■ WHAT TO WORK ON:
1 > From the MPU meeting notes, copy the text between "MPU Meeting Wednesday" and "ii detailed view.", inclusive.
2 > According to the MPU meeting notes, which server is the IF service now on?

■ SOURCE PASSAGE:
MPU Meeting Wednesday 16th May 2018

Inventory

Tartarus has gone live and the old system is now in read only mode. We still need to update the location of the lcfg data feed.

Alastair noticed that he still needs to add a ii dispose command for when machines are disposed, he doesn't think it will take too much effort.

Also there is an issue with the reuse of MAC addresses which occurs rarely, in particular we have a VM which is using a MAC which was originally allocated to a desktop machine which still appears in the supplier report. Can we workaround this using the fact that the machine has been disposed?

Alastair needs to have a meeting with Support once they've had some experience of using the ii tools. Also need to improve the documentation. Stephen needs to add a link to the client reports on the front page of the web interface and link from the ii detailed view.

Virtual Desktop

Nothing happened. Stephen plans to find some time next week to get this finished.

LCFG Profile Security

The support for Kerberos authentication in the installer has been reworked to kinit twice, the first time for the usual TGT and the second time for the kadmin/admin service principal. To support this approach the kdcregister tool has been modified to take a new command line option with which the path to a credentials cache can be specified (see bug#1068 for details).

A change has been made to the new sysconfig file which is used when managing rdxprof through systemd so that it is now a bit quieter and doesn't write info messages to the console. The boot order for the dns and client components has also been tweaked so that when there is a local named service it should be operational before the client is started and attempts to fetch profiles. When a machine is only using the local named this should help avoid a wait of 10 minutes before the first successful profile fetch after boot.

Misc development

Operational

R230 and toohot
The IPMI sensor numbers are different in the latest batch for Dell R230 servers. Might this be a change in the firmware? Chris has made it possible to override the sensor number in the hardware headers using a CPP macro. Could the resource be changed so that it takes either a number or a string which can be used to lookup the number using ipmitools?

Spending plan
Chris has updated the MPU spending plan for 2018 to 2012

PXE / rpmaccel service
The IF service is now on regulus, the AT service will soon be switched to maia. Once we're sure that hare is free Stephen will move the staff SSH service on to it and junk brendel. Stephen has added rsync access to the /export/linux/installroot directory so that it can be easily duplicated between servers. The pxeserver component now starts after the "stable" target is reached so that reboots for kernel upgrades are speedier.

dice-check kernel
The expected kernel version for lab machines was updated.

[Collected data]
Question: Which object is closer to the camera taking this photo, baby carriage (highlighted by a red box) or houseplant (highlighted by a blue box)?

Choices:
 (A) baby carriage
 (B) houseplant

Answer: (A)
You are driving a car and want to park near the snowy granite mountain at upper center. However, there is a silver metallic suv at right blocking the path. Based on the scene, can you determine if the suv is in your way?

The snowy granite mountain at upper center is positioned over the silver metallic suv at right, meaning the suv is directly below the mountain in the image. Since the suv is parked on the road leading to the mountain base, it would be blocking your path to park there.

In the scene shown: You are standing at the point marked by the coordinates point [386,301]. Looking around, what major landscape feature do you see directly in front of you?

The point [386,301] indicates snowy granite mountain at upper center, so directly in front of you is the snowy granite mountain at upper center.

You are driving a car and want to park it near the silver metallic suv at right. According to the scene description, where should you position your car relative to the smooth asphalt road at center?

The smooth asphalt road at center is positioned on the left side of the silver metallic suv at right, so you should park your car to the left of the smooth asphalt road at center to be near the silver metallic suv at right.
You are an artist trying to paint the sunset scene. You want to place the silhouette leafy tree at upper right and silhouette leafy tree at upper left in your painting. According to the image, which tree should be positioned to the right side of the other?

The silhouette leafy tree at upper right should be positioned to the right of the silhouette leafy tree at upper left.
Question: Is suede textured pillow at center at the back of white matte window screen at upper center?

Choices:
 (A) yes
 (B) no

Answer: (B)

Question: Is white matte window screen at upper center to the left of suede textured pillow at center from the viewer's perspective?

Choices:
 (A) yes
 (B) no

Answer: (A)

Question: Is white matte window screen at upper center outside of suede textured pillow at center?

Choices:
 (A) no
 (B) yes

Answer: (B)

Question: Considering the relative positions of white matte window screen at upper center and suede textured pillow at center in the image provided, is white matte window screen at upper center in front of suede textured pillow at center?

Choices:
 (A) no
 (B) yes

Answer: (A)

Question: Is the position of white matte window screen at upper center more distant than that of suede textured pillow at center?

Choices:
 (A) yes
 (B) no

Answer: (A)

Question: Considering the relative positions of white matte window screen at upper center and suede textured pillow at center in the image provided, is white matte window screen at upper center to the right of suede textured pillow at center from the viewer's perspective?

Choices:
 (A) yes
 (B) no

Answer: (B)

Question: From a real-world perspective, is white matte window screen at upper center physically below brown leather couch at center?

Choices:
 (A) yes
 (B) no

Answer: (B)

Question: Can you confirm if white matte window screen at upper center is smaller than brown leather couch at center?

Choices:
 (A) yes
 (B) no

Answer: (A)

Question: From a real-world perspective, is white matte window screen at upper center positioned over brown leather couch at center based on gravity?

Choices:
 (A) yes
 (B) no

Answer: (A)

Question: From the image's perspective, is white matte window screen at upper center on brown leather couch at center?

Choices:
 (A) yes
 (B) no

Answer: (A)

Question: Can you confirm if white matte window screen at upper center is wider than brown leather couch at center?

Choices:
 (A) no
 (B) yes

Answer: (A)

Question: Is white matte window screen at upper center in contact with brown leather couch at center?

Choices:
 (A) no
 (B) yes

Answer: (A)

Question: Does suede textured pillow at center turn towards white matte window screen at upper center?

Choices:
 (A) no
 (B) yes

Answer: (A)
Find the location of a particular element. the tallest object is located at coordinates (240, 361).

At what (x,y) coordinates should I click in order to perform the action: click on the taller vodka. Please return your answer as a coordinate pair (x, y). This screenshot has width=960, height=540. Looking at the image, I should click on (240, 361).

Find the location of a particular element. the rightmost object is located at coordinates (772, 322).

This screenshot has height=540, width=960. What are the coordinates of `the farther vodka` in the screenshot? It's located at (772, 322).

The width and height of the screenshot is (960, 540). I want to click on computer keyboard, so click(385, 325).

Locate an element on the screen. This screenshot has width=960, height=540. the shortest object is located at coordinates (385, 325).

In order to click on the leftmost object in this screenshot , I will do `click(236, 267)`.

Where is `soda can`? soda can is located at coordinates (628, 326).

■ ANSWERS TO THE TASKS:
1 >
MPU Meeting Wednesday 16th May 2018

Inventory

Tartarus has gone live and the old system is now in read only mode. We still need to update the location of the lcfg data feed.

Alastair noticed that he still needs to add a ii dispose command for when machines are disposed, he doesn't think it will take too much effort.

Also there is an issue with the reuse of MAC addresses which occurs rarely, in particular we have a VM which is using a MAC which was originally allocated to a desktop machine which still appears in the supplier report. Can we workaround this using the fact that the machine has been disposed?

Alastair needs to have a meeting with Support once they've had some experience of using the ii tools. Also need to improve the documentation. Stephen needs to add a link to the client reports on the front page of the web interface and link from the ii detailed view.

2 > Regulus.